We need to crowdsource a db of websites that have opted to exclude themselves from the #WaybackMachine. The WM has become essential with so many Tor-blocking and #Cloudflare blocking sites. I don't want to see WM-excluded sites in my search results. Such archive-resisting sites also downgrade blogs (a dead link invalidates part of an article when there's no archive)
If you discover a website that has opted out of archive.org's #WaybackMachine, there is now a place where you can list them: https://git.sdf.org/deCloudflare/deCloudflare/src/branch/master/anti-tor_users/misc/blocking_archiveorg.md
@edsu it has moved to https://git.nogafam.es/deCloudflare/deCloudflare/src/branch/master/anti-tor_users/fqdn/antiarchive.txt I'm not clear on what legitimate reason you have in mind for blocking bots from harvesting. Can you give an example?
@edsu Archive.org gives publishers control, most likely to avoid legal problems. So while it is up to the publisher, as users we have a right to judge that. Now that the #WaybackMachine has become indispensible (due to Tor-hostility), those who act against WBM act against Tor & thus against privacy. They are not our friends and we have a right to resist propagation of their website URLs.
@edsu The blocklist is merely objective data for people to use as they see fit. What I hope will happen is someone will cross-reference the wbm blocklist with Tor-blocking sites, and reduce search rankings of sites that block both.

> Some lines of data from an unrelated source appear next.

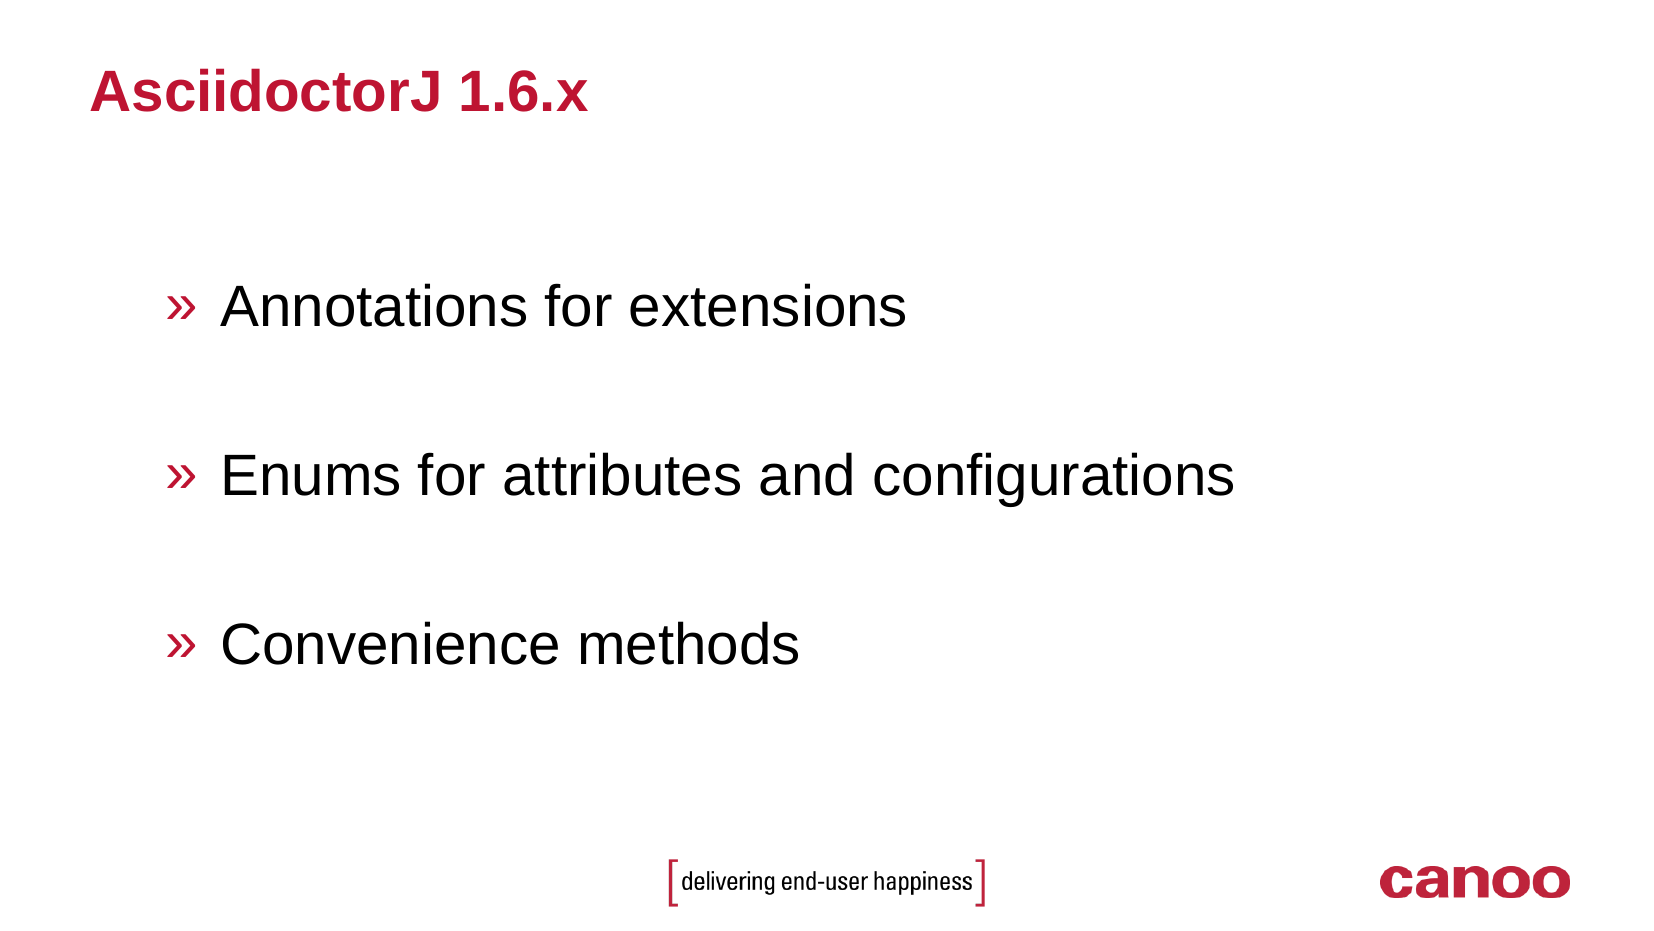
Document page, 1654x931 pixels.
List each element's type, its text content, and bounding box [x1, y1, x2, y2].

picture [1380, 866, 1570, 898]
picture [662, 855, 991, 910]
title AsciidoctorJ 1.6.x [75, 45, 1591, 136]
list Annotations for extensions Enums for attributes and configurations Convenience methods [150, 261, 1291, 787]
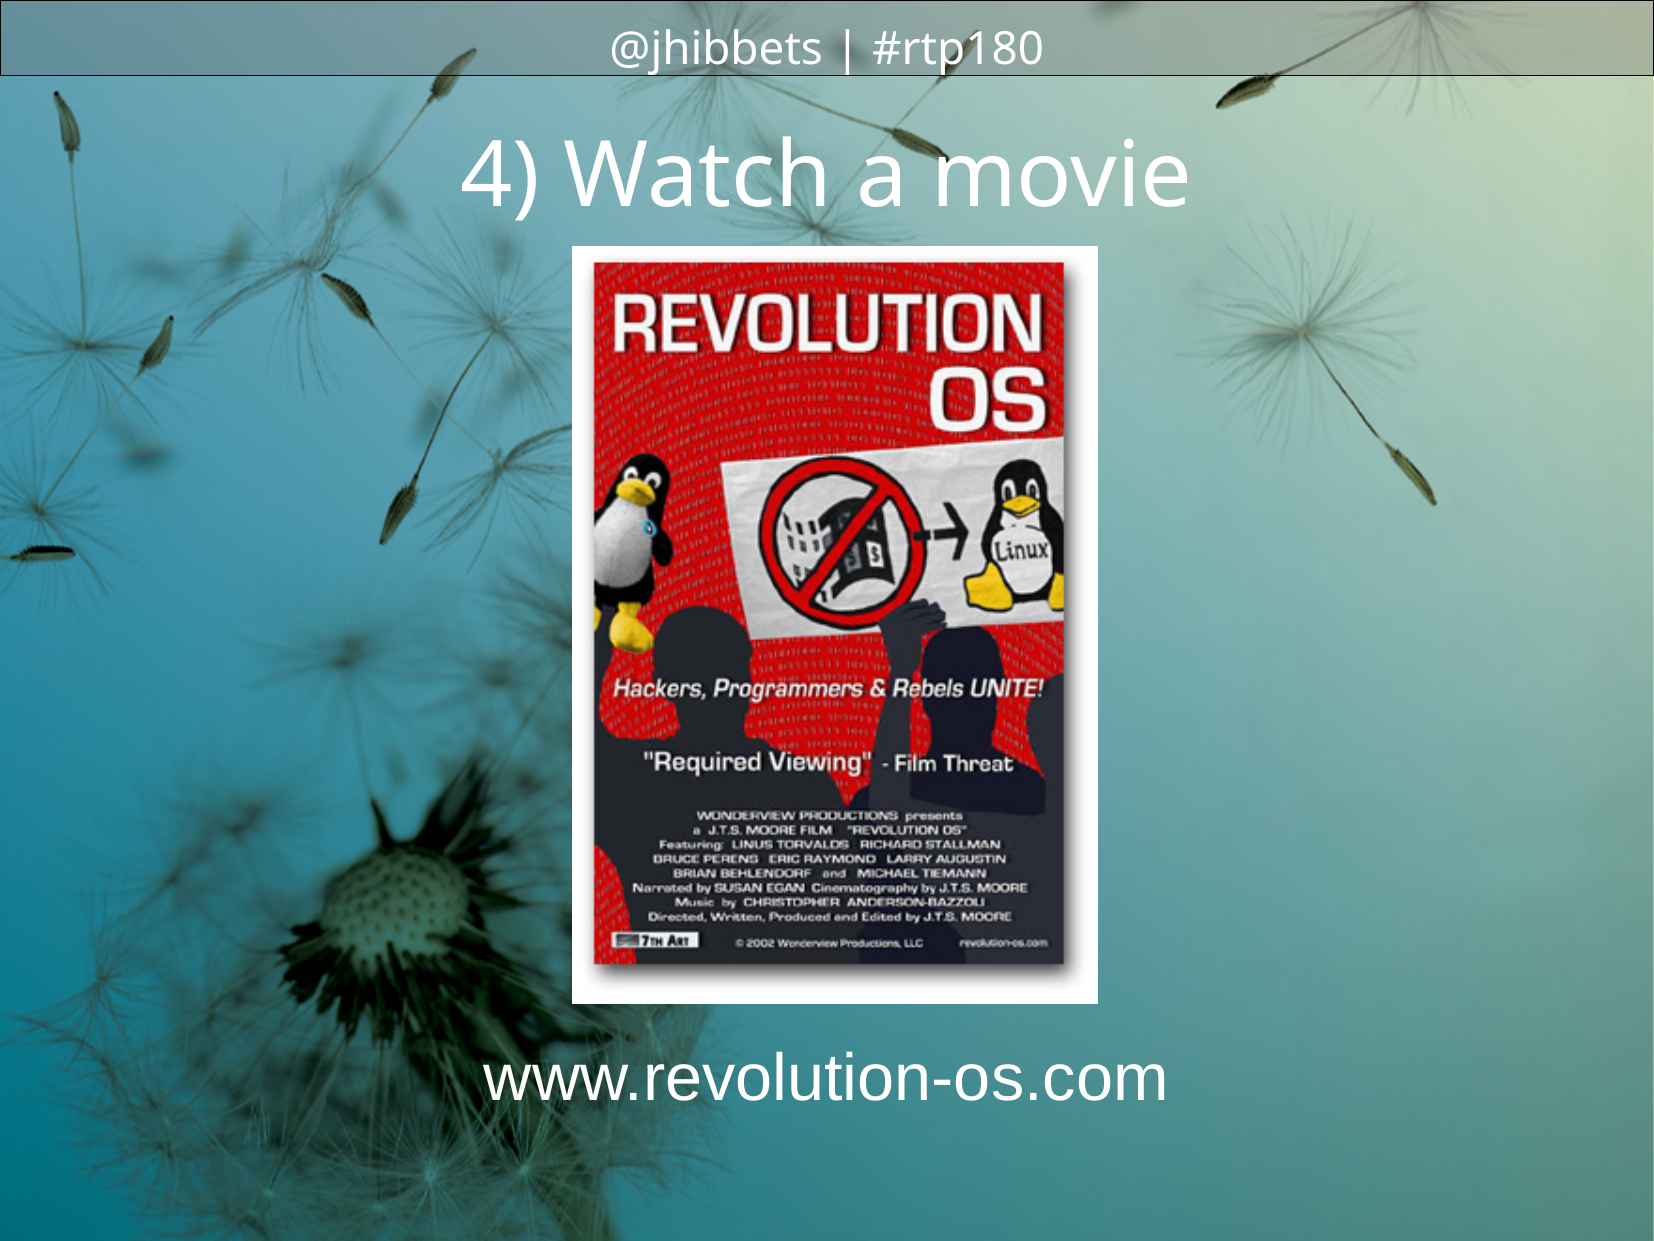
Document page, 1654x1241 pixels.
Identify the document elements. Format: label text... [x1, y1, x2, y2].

picture [0, 76, 1654, 1241]
title 4) Watch a movie [82, 67, 1571, 275]
subtitle www.revolution-os.com [82, 331, 1571, 1151]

@resist1984 I don't know if this is helpful, but you could try to collect some leads for the list from Google, for example: https://www.google.com/search?q=filetype%3Atxt+ia_archiver&hl=en&ei=pjOIYO3oGLKy5NoP6c-TkA4&oq=filetype%3Atxt+ia_archiver&gs_lcp=Cgdnd3Mtd2l6EANQxg5YxStgvC5oAXAAeAGAAW2IAeYOkgEEMjQuM5gBAKABAaoBB2d3cy13aXrAAQE&sclient=gws-wiz&ved=0ahUKEwjt0_ew5J7wAhUyGVkFHennBOIQ4dUDCA0&uact=5
@resist1984 I mean, maybe it's to avoid legal problems, but I like to think it's also because they recognize it's the right thing to do. There are lots of shades of gray in the world and the world wide web is no exception.
@resist1984 thanks! Generally speaking I think that's up to the publisher to decide. The Internet Archive doesn't own the web and if you don't want them to serve up your content in perpetuity I think that's ok.